From there, somehow I got listening to a presentation by Gabrielle Bernstein. I’ve vaguely heard of her before, didn’t get completely sucked in, but moderately intrigued. Lots of nice little ideas. But then where to start? She has several books out already. Guess that emphasizes that I need to get a library card. There are lots of good books out there, but I don’t want to buy every single one in order to read it. I admit I bought the Kondo books, but I had already decided I would need to re-read more than once. And why read all of Gabby’s books when you could go straight to the source and read the 1300+ page book A Course in Miracles? Ok, maybe she is more like the Cliff Notes version. I don’t know, as I haven’t read either.

I guess it just brings up that I do feel lacking in lots of areas. There are so many self-help books and ideas and classes out there . . . I just end up feeling easily overwhelmed. Where to start? What is the absolute best resource so you can get right to it and not waste time and effort with mediocre ones? I could use a pick-me-up as evaluating and clearing things out has been a bit draining lately. It feels like I’m not making progress, and the front room is so cluttered, I can’t locate things I once could. Bringing things home from work sucked too, even though I’ve brought quite a bit back. Apparently I need 3 different types of lotion. Maybe not all on the same day, but for various days/dryness during the week, I had to bring one back in. I admit I’m high maintenance. I don’t like trucking everything like that back and forth on a daily basis.

Data:
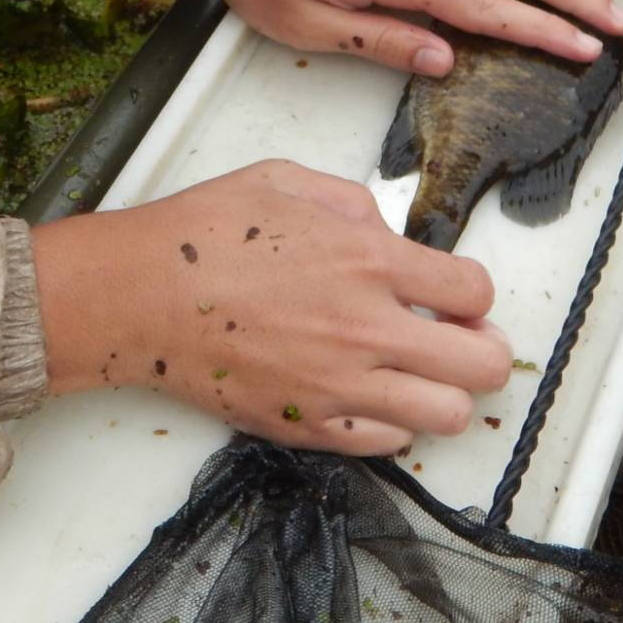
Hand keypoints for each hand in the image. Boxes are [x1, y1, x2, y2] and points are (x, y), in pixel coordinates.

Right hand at [30, 160, 510, 452]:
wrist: (137, 295)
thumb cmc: (200, 234)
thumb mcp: (283, 179)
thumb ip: (352, 201)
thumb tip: (386, 230)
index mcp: (368, 259)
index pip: (473, 289)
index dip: (473, 291)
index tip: (456, 292)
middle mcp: (367, 328)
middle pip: (482, 365)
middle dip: (485, 349)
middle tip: (462, 338)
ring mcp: (340, 384)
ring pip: (447, 415)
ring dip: (445, 392)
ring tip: (421, 373)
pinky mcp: (308, 425)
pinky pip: (387, 443)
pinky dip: (392, 422)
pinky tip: (370, 394)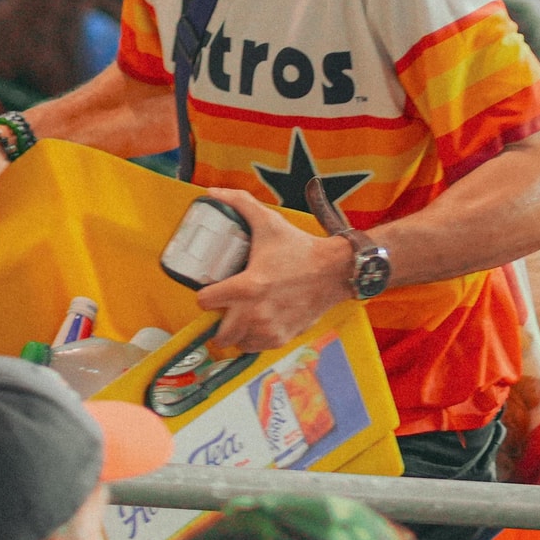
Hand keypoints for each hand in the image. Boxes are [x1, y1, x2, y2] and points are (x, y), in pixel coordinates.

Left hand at [189, 202, 349, 354]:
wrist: (334, 271)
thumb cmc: (299, 247)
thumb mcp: (269, 222)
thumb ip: (239, 203)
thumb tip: (211, 191)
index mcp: (247, 286)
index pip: (205, 302)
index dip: (205, 295)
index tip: (212, 290)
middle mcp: (255, 313)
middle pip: (219, 333)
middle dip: (218, 321)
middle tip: (224, 308)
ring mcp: (269, 328)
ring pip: (237, 342)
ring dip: (235, 332)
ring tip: (240, 317)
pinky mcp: (282, 338)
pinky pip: (255, 347)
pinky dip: (253, 339)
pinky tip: (256, 324)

Instructions to follow: Carry on the first-person passage about self-help books and household clutter, starting right after its final sentence.

Task answer:
Well, in any case, I guess I’m feeling a little bummed, and I probably am looking in all the wrong places for relief. And as long as we’re looking for enlightenment, the classically trained church-goer in me scolds me for considering any other reading material outside classic scripture. How could you beat that, right? Yet . . . let me steep myself in sacrilege by comparing to exercising. I’ve heard the ideal is say, an hour, first thing in the morning, before eating anything. But if you’re not a morning person, or have to eat before you exercise, does that mean you’re doomed? Is it really all or nothing? Would you tell a person to not exercise in the afternoon at all because it deviates from the ideal? Maybe I do need cliff notes versions once in a while.

Monday, February 17, 2020

Saturday, February 15, 2020

To keep . . . or not to keep

One thing I occasionally struggle with is my spiritual upbringing that tells me that if I enjoy these material items, I’m looking for comfort and joy in all the wrong places. That argument is probably true enough. And it’s not as if you can take these things with you when you die. One could argue if you really have to have a stark and minimal existence in this life even if you do believe in one hereafter.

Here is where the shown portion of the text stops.